Search

How I Parlayed My 28 Years of Military Service Into a Career at Amazon


My transition to Amazon is more of a story of leading through change than it is of finding a new job. My goal with this blog is to attempt to share with you the things that made pursuing a second career palatable and the roadblocks that you may encounter along the way.


Who hasn’t heard the senior NCO or Officer in the unit state that all they want to do is be a “door greeter” or work somewhere without responsibility or personnel to charge. This sentiment is probably true at the time and in the end we may find fulfillment in having a job that lacks the time commitment that we currently have. But I would like to posit that the meaning and gratification that we find in military service, and the chance to directly make a difference in the lives of others is a more alluring aspiration as is the test of matching your skills against the toughest challenges you can find.


I found my challenge in Amazon. You may find yours in HEB, my other favorite company, or in an entrepreneurial venture, but to be honest and this is nothing against “door greeters” I would not have found happiness checking for receipts.


Here are roadblocks that you may encounter in your next career:


Does your perspective company have a mission or values that they are bold enough to put in writing? Culture is everything. I was always proud of being an Inspector General for a time in the Army, because I was directly responsible for holding the Army accountable to the values that it espoused. Now whether your new company falls short of the mission is one thing, but if they do not have any that is another story. Amazon has 14 leadership principles that aligned very well with my own core values and gave me reason to believe that they stood for something.


For military transitioners…does your company respect your service and what type of developmental opportunities does the company offer? Many of you are willing to start from the ground up, but it is a whole other thing to work for a company that could care less about the fact that you have dedicated years of your life to defending the country and leading its sons and daughters. Amazon takes on military interns, is tied in with Hire Our Heroes and has a legit Pathways program and military recruiters that are actively looking for transitioning talent.
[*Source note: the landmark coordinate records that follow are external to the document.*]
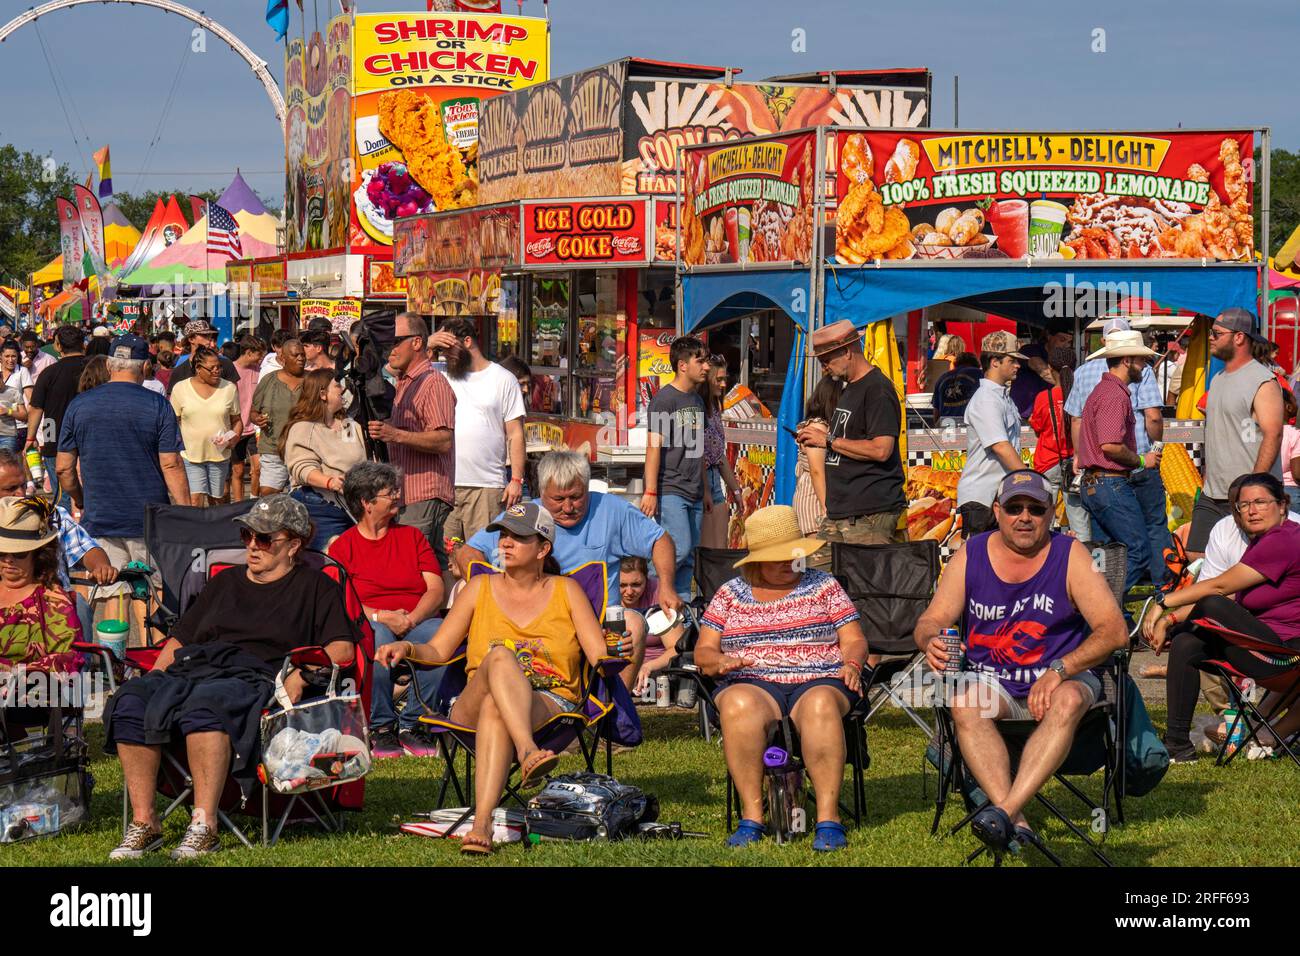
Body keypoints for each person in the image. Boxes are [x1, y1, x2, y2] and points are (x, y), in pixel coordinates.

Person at [104, 495, 359, 860]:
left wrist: (302, 674)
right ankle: (146, 824)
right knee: (130, 701)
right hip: (196, 668)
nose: (253, 546)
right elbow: (180, 638)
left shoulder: (316, 587)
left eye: (265, 539)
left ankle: (204, 826)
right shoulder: (224, 584)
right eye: (247, 535)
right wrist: (153, 679)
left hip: (255, 677)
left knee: (207, 704)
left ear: (295, 545)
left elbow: (343, 649)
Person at [913, 469, 1128, 855]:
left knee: (1068, 700)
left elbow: (1113, 631)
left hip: (1061, 678)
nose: (1024, 516)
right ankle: (1018, 820)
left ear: (1050, 513)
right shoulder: (972, 552)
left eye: (1035, 507)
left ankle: (1005, 813)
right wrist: (929, 639)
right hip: (993, 681)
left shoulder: (1069, 554)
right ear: (997, 511)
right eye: (1014, 507)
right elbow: (932, 619)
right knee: (964, 701)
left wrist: (1060, 669)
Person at [377, 501, 608, 857]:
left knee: (496, 709)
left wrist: (622, 644)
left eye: (518, 537)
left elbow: (599, 655)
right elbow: (438, 651)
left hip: (547, 702)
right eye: (503, 536)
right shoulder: (478, 588)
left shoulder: (567, 591)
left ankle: (481, 823)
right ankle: (527, 750)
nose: (505, 543)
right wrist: (408, 647)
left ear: (543, 548)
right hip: (472, 702)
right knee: (500, 656)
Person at [695, 505, 868, 851]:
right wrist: (720, 661)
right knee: (739, 703)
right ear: (757, 560)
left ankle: (828, 819)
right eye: (778, 558)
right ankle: (753, 817)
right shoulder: (730, 594)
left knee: (819, 704)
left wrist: (851, 663)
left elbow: (854, 638)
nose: (789, 563)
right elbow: (703, 652)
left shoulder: (824, 586)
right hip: (753, 680)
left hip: (820, 678)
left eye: (793, 555)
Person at [1143, 473, 1300, 762]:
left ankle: (1257, 730)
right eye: (1243, 505)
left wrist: (1163, 603)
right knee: (1187, 643)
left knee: (1210, 606)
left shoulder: (1285, 539)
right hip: (1264, 649)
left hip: (1285, 658)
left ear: (1282, 505)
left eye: (1261, 502)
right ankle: (1177, 744)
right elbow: (1229, 598)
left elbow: (1218, 589)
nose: (1251, 510)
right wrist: (1174, 620)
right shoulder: (1261, 542)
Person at [56, 335, 190, 616]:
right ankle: (151, 657)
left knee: (110, 593)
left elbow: (64, 469)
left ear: (108, 366)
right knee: (154, 593)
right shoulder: (157, 405)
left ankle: (114, 658)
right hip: (149, 519)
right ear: (144, 368)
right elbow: (171, 465)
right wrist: (185, 513)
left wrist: (79, 499)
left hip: (102, 517)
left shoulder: (79, 405)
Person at [461, 450, 684, 618]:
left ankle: (618, 683)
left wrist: (666, 585)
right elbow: (469, 553)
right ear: (541, 492)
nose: (568, 508)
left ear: (587, 488)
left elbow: (659, 540)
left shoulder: (610, 509)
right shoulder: (526, 516)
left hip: (600, 620)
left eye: (576, 497)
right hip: (536, 617)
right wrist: (494, 591)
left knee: (634, 624)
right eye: (558, 499)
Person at [330, 462, 445, 758]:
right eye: (389, 492)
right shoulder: (343, 547)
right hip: (373, 620)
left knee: (441, 635)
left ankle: (414, 724)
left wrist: (412, 619)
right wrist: (383, 617)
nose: (397, 496)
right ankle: (381, 728)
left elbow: (435, 589)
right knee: (376, 635)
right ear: (367, 503)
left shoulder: (412, 537)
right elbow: (344, 600)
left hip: (416, 618)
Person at [1066, 318, 1170, 582]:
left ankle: (1100, 613)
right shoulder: (1115, 394)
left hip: (1095, 483)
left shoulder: (1101, 387)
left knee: (1105, 554)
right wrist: (1141, 460)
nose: (1144, 365)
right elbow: (1111, 445)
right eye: (1140, 359)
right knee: (1138, 550)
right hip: (1110, 483)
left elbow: (1075, 420)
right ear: (1126, 360)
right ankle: (1105, 604)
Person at [797, 319, 907, 547]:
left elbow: (881, 449)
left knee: (862, 581)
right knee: (819, 579)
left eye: (826, 360)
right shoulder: (850, 388)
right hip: (840, 512)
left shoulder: (877, 389)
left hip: (868, 512)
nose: (823, 368)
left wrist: (827, 440)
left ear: (847, 352)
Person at [1186, 308, 1285, 556]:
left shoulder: (1262, 381)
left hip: (1249, 496)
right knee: (1195, 554)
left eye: (1216, 333)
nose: (1210, 337)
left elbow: (1273, 434)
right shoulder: (1218, 378)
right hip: (1213, 494)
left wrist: (1255, 488)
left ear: (1239, 337)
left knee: (1247, 561)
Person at [369, 312, 457, 574]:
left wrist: (395, 434)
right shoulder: (405, 382)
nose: (390, 349)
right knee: (422, 567)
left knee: (417, 569)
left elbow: (443, 440)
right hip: (406, 493)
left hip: (425, 494)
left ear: (417, 343)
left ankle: (434, 616)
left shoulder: (432, 383)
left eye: (395, 342)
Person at [430, 317, 526, 555]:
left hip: (487, 488)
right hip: (445, 487)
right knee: (447, 560)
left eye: (449, 349)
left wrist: (516, 480)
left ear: (468, 341)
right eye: (441, 351)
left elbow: (515, 434)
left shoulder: (503, 379)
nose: (445, 356)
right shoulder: (439, 374)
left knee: (486, 559)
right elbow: (397, 369)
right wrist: (429, 343)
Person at [642, 335, 710, 600]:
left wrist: (704, 488)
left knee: (689, 555)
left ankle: (679, 616)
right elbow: (653, 447)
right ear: (683, 365)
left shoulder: (697, 401)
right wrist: (650, 491)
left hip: (694, 490)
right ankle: (649, 593)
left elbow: (698, 447)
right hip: (670, 487)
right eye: (700, 361)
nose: (706, 367)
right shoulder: (663, 400)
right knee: (676, 549)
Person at [0, 449, 117, 595]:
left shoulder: (51, 515)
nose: (21, 493)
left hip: (56, 605)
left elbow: (85, 547)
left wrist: (101, 566)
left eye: (23, 486)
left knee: (82, 610)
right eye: (10, 488)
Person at [0, 496, 87, 671]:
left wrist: (14, 673)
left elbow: (69, 659)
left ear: (38, 555)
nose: (8, 560)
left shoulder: (52, 601)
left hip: (30, 693)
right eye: (1, 553)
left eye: (19, 554)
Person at [283, 369, 366, 549]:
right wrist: (330, 482)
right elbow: (301, 467)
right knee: (329, 561)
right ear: (322, 394)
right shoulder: (304, 427)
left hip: (354, 505)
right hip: (320, 505)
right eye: (337, 386)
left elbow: (359, 455)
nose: (343, 390)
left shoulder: (348, 425)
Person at [955, 331, 1026, 538]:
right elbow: (1000, 446)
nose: (1018, 365)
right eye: (1012, 360)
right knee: (979, 564)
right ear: (994, 361)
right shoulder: (987, 399)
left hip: (996, 495)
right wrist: (1030, 478)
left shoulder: (1001, 396)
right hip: (982, 497)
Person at [170, 345, 242, 508]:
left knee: (218, 498)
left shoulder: (229, 388)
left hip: (219, 454)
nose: (217, 371)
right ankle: (196, 532)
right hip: (190, 454)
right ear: (198, 368)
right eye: (212, 368)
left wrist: (234, 438)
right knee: (195, 499)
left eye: (219, 367)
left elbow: (237, 420)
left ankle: (215, 530)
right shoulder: (180, 388)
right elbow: (173, 421)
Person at [1028, 346, 1090, 537]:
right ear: (1074, 366)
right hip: (1075, 465)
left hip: (1048, 462)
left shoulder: (1043, 398)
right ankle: (1083, 561)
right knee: (1080, 522)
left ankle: (1043, 560)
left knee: (1042, 521)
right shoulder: (1082, 395)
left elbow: (1037, 428)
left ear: (1049, 368)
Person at [26, 325, 89, 500]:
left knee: (60, 490)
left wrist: (31, 439)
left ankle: (65, 522)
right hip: (89, 432)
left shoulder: (49, 373)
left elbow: (36, 408)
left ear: (58, 346)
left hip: (52, 431)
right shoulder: (94, 369)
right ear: (83, 344)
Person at [250, 338, 306, 496]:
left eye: (302, 355)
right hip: (273, 448)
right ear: (282, 359)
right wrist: (257, 419)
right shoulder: (269, 380)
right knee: (268, 494)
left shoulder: (312, 381)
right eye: (295, 355)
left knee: (302, 496)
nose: (301, 358)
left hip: (304, 449)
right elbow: (253, 412)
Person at [700, 354, 742, 549]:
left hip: (714, 478)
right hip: (701, 479)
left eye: (725, 379)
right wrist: (706, 489)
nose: (724, 384)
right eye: (719, 379)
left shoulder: (714, 409)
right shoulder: (696, 407)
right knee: (708, 548)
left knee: (719, 547)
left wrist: (736, 490)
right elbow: (696, 452)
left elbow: (719, 455)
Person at [793, 376, 841, 538]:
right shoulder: (818, 426)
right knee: (818, 555)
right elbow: (816, 470)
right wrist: (826, 508)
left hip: (816, 496)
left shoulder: (819, 424)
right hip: (814, 499)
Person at [230, 335, 266, 503]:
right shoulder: (230, 370)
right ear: (249, 352)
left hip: (255, 427)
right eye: (259, 354)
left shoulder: (259, 371)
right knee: (237, 471)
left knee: (258, 467)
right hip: (236, 427)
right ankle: (238, 505)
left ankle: (253, 501)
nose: (261, 358)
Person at [1011, 323, 1072, 421]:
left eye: (1069, 342)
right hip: (1023, 416)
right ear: (1049, 336)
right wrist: (1066, 385)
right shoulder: (1030, 349)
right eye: (1062, 340)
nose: (1066, 345)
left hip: (1047, 418)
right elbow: (1040, 368)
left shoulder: (1064, 358)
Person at [166, 320, 239, 393]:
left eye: (209, 335)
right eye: (204, 335)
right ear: (191, 339)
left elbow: (234, 394)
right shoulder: (179, 371)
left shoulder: (225, 364)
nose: (209, 339)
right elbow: (173, 400)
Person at [930, 352, 982, 424]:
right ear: (976, 364)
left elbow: (936, 412)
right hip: (971, 424)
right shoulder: (979, 374)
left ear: (956, 364)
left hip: (946, 425)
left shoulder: (942, 378)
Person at [0, 342, 29, 454]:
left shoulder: (22, 371)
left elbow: (30, 399)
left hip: (16, 427)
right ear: (1, 357)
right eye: (7, 356)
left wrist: (8, 411)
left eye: (14, 356)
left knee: (10, 465)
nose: (11, 359)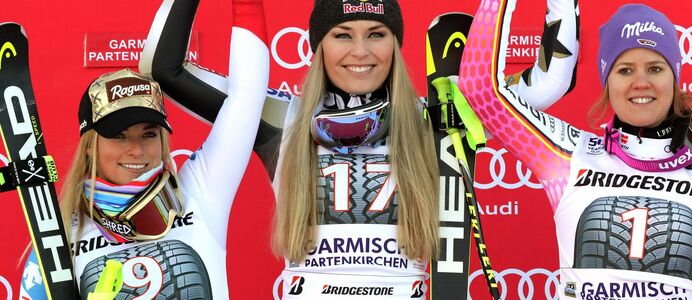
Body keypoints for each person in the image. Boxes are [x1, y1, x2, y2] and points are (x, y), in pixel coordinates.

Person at [459, 0, 692, 299]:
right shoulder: (568, 154)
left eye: (655, 68)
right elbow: (480, 89)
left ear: (675, 77)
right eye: (624, 69)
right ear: (607, 80)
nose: (640, 81)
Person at [138, 0, 440, 298]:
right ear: (319, 45)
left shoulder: (433, 121)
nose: (360, 51)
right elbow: (164, 69)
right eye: (342, 34)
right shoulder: (284, 118)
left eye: (376, 34)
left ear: (395, 44)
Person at [18, 1, 269, 298]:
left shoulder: (199, 193)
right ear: (90, 146)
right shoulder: (59, 238)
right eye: (119, 136)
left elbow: (246, 96)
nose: (136, 150)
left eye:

Are you humble enough to start from the bottom? Some of you will have managers that are younger, less experienced and in some cases lack the commitment that you have. This does not mean that your manager cannot teach you how the business runs. Be a sponge. Take on the lessons that are available at any given time and the cream will rise to the top. If you cannot do this and you are not willing to prove the value that you bring to the company by working through its gates then there are tens and maybe thousands of potential employees that you will not get a chance to show that you are the leader that they deserve and that they should aspire to be.


Your experience should inform the decisions and trajectory of your team, not be the single point of reference for why you are right and everyone else is wrong. The company was there before you and in all likelihood will be there after you. Add value. You have worked as part of a team for years. Why does your new company have to put up with and hear about the time when you and your idea saved the world?


I share these stumbling blocks because they are issues that I saw my fellow veterans fall into while at Amazon. The fact is that I believe you were a hero for what you did in the military. You were probably the smartest person in your unit. Hell you may even be an actual hero…they need jobs too. But you have to give your new peers a chance to recognize and appreciate your excellence. There is no ribbon for badass at your new company. Do not sabotage your experience because your past is the only lens in which you see a future.


And no…you do not want to sit around or check for receipts, do nothing or really retire. 50 is not old anywhere else but the military…!



Lee Flemming, is a retired Army Colonel currently working in Dallas 3 (DAL3) Fulfillment Center in Dallas, Texas as a Military Pathways Senior Operations Manager. He is a 28-year Army Veteran with extensive operations and management experience. The Boots to Amazon series includes regular installments meant to inform and educate Service Members and the public about transitioning into employment at Amazon and other post / second career opportunities.